O HC foi impetrado em dezembro de 2004 e distribuído ao ministro Eros Grau, que negou pedido de liminar. Levado a julgamento em março de 2008, o ministro Carlos Britto pediu vista, quando o relator e os ministros Cármen Lúcia e Ricardo Lewandowski já haviam votado contra a concessão do HC. Nesta quinta, eles foram acompanhados pelos votos dos ministros Joaquim Barbosa, Cezar Peluso, Ellen Gracie, Marco Aurélio e Celso de Mello.

Divergiram o ministro Carlos Britto — que trouxe o processo de volta a julgamento ao Plenário — e o presidente da Suprema Corte, ministro Gilmar Mendes. Carlos Britto fez uma ponderação entre diversos valores constitucionais em causa, optando por priorizar o do respeito aos direitos da pessoa humana, inscritos no artigo 5º da Constituição Federal, e de proteção da família (artigos 226 e 227 da CF).

Ele defendeu o direito de o pai ver a filha e o dela de conviver com ele e com sua família, contrapondo-se ao rigor da legislação brasileira contra o crime de tráfico de entorpecentes a prevalência do princípio da dignidade da pessoa humana. Até mesmo porque a pena imposta a Rajha já foi cumprida. Disse ainda que a doutrina não admite consequência jurídica indelével de delito, ou seja, a perpetuidade da pena. Por outro lado, segundo ele, a legislação brasileira proíbe a transcendência da pena, com isso significando que a filha não pode ser punida por um crime cometido pelo pai e já pago por ele.

Direito de defesa
Ao acompanhar o voto do ministro Carlos Britto, o ministro Gilmar Mendes disse que o rito sumário (prazo de 15 dias) do inquérito para expulsão de estrangeiros que cometem crimes como o de tráfico de drogas (artigo 71 da 6.815) e o prazo de apenas dez dias para pedir reconsideração (artigo 72 da mesma lei) merecem reflexão e poderão ser objeto de futuros julgamentos do STF, sob a ótica do direito constitucional ao contraditório e à ampla defesa (artigo 5ª, inciso LV, da CF).

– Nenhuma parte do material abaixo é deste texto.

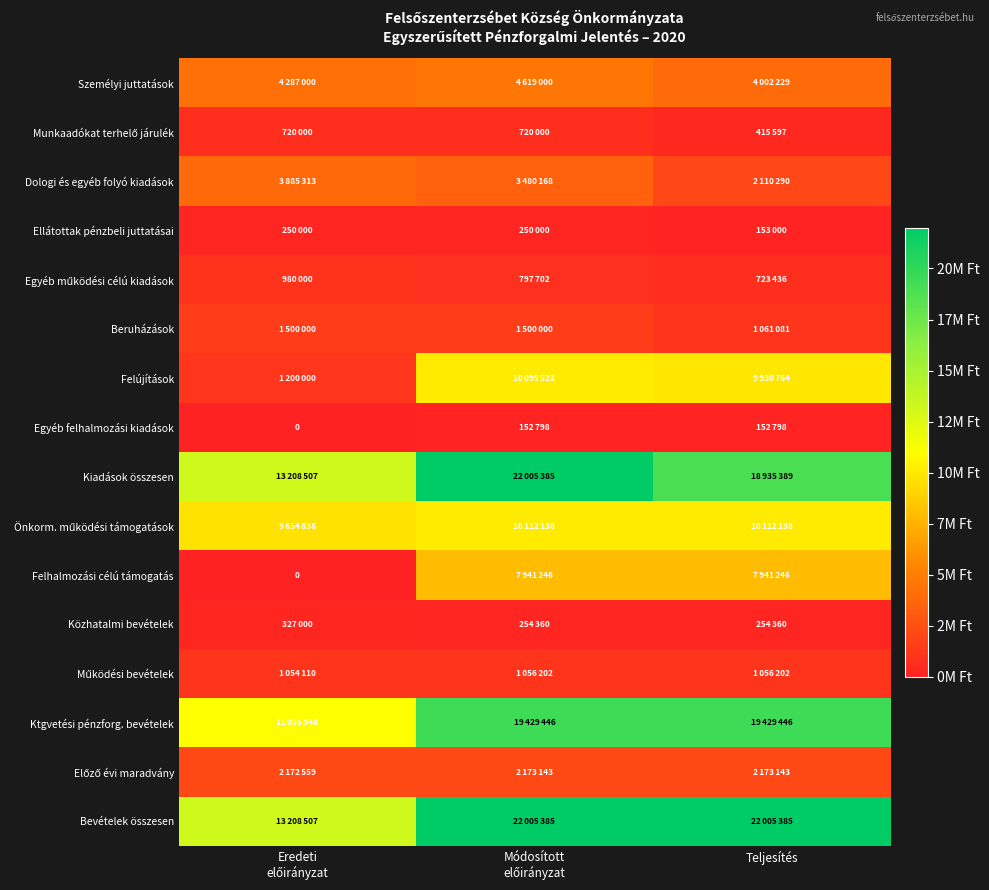

What is the spread (max minus min) of values at Módosított
előirányzat?

21852587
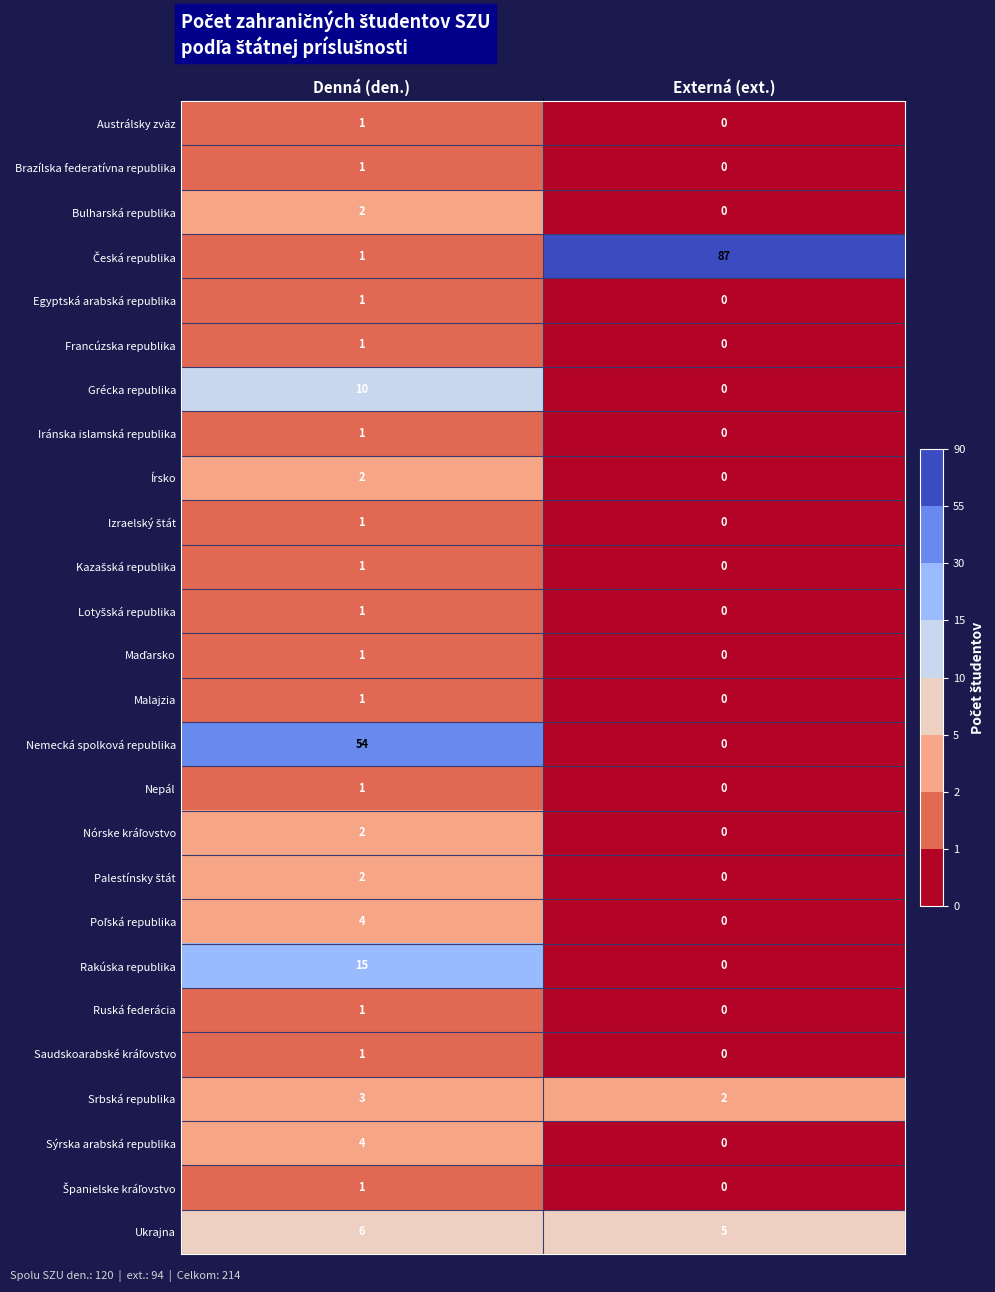

How many series are shown in this chart?

26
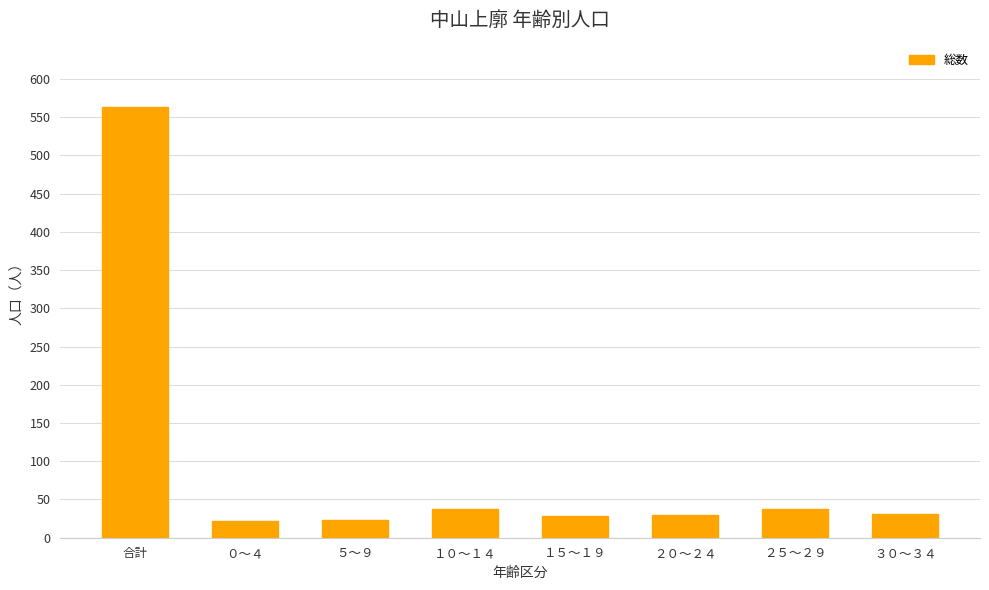

What is the sum of all values?

774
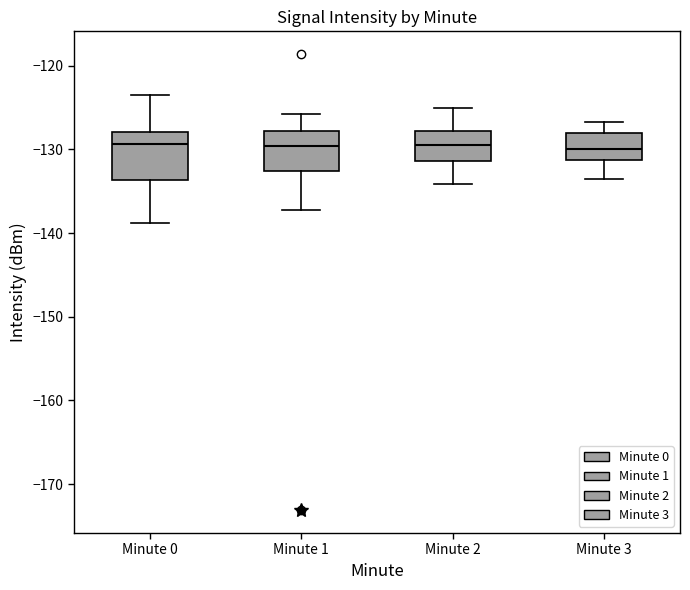

Reading left to right, read every box against the y-axis: the position of its median line, the range the box covers, and the ends of its whiskers. The values are not printed on the chart, so give them approximately, as read against the axis.

Minute 0: median -129, box -134 to -128, whiskers -139 to -123
Minute 1: median -130, box -133 to -128, whiskers -137 to -126
Minute 2: median -129, box -131 to -128, whiskers -134 to -125
Minute 3: median -130, box -131 to -128, whiskers -133 to -127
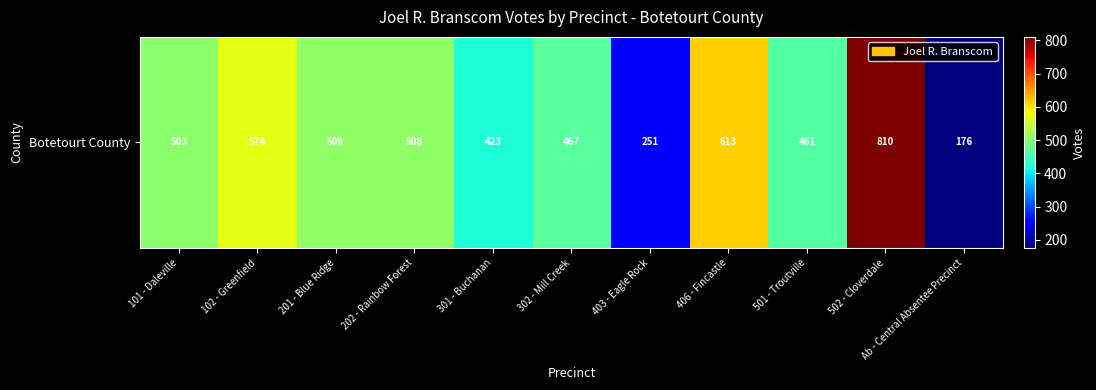

Reading left to right, what are all the values shown in this chart?

503	574	508	508	423	467	251	613	461	810	176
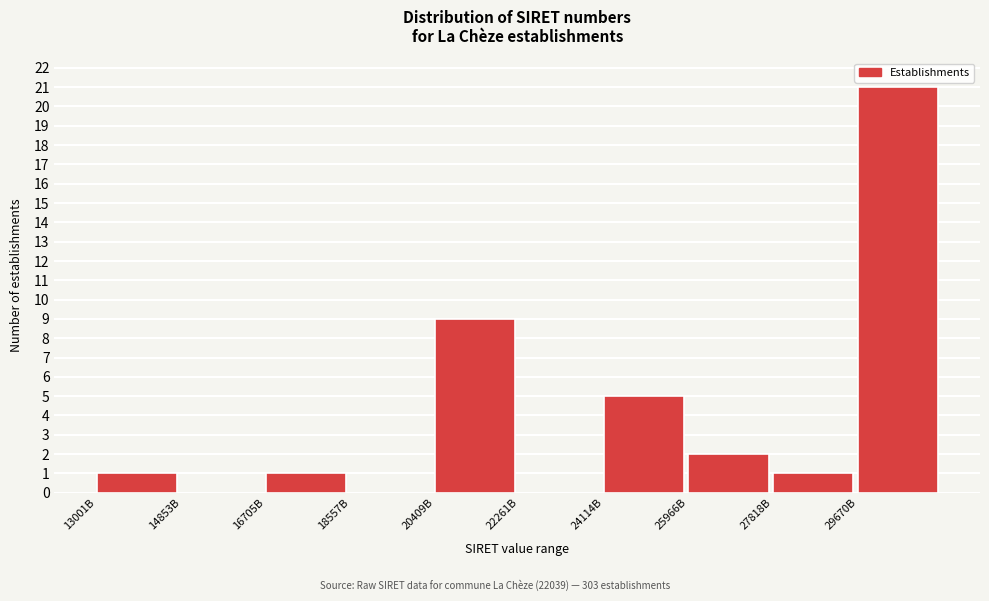

Reading left to right, list all the values displayed in this chart.

13001B=1	14853B=0	16705B=1	18557B=0	20409B=9	22261B=0	24114B=5	25966B=2	27818B=1	29670B=21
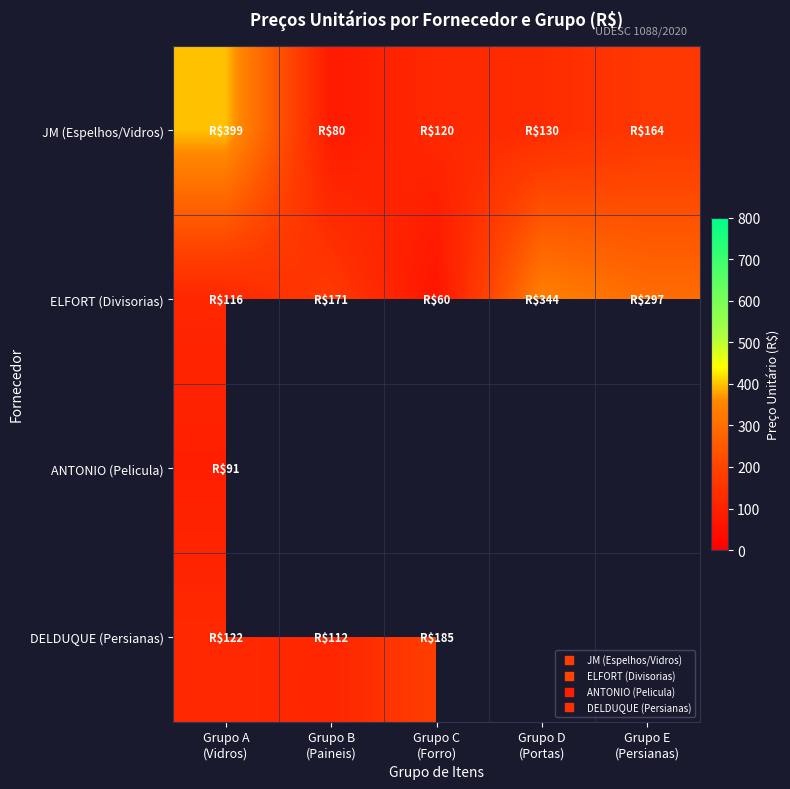

Which series has the widest spread of values?

JM (Espelhos/Vidros)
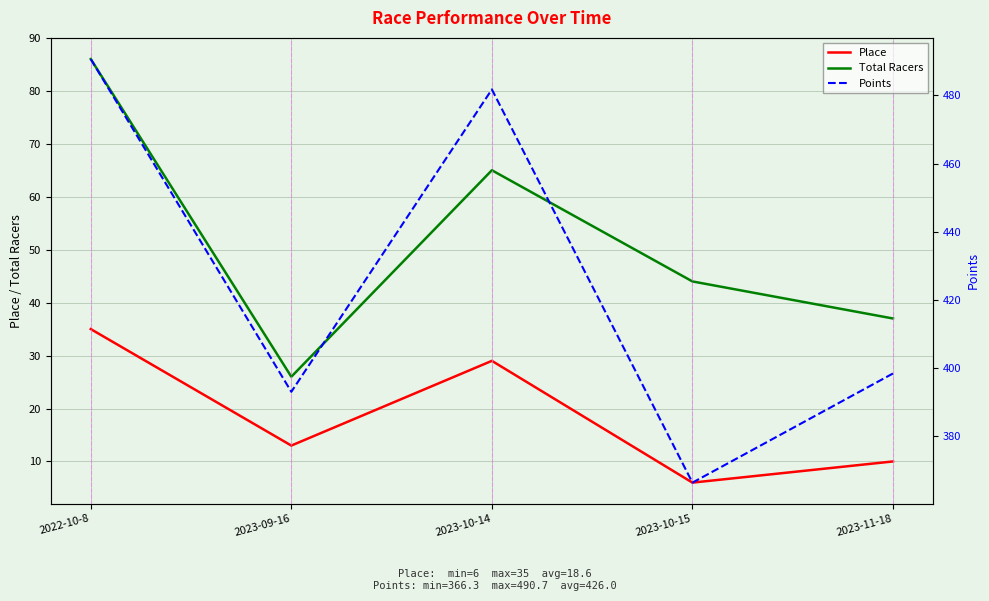

Rank the series at 2023-11-18 from highest to lowest value.

Points, Total Racers, Place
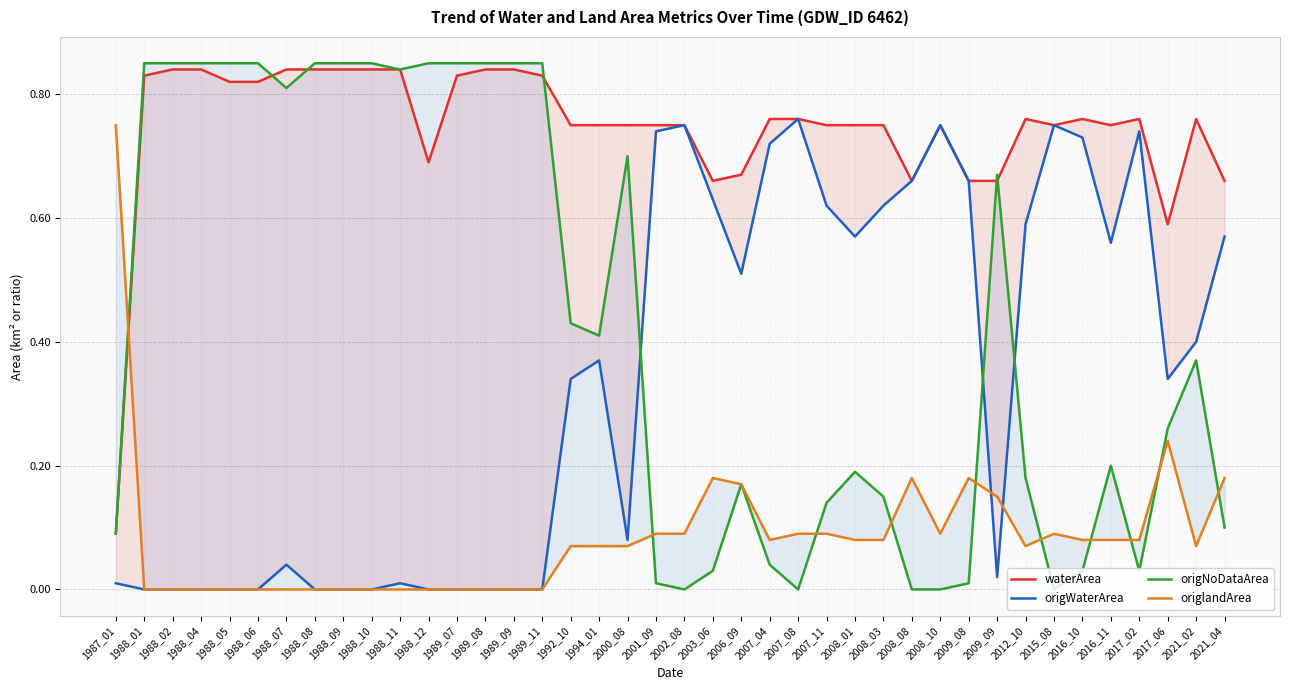

Is it true that waterArea equals 1.3 at 2007_11?

False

O ministro Carlos Britto lembrou, neste contexto, que a Procuradoria-Geral da República se manifestou pela concessão do HC, observando que, neste caso, “salta aos olhos o desrespeito do princípio do contraditório e da ampla defesa”.

Em seu voto, o ministro Cezar Peluso afirmou que a expulsão foi uma opção político-administrativa do presidente da República, tendo em vista a proteção da coletividade brasileira e, nele, não houve nenhuma ilegalidade ou abuso de poder a serem questionados. “É como jogo de futebol: está expulso, não volta a campo”, comparou. Além disso, segundo ele, o retorno de Rajha ao país não garante que ele não venha a reincidir.

O ministro Celso de Mello observou que expulsão não é pena, mas proteção da sociedade brasileira contra estrangeiro que não se adaptou às regras do país, sendo um ato discricionário do presidente da República, avaliadas as conveniências e os interesses nacionais. Com informações da Assessoria de Imprensa do STF.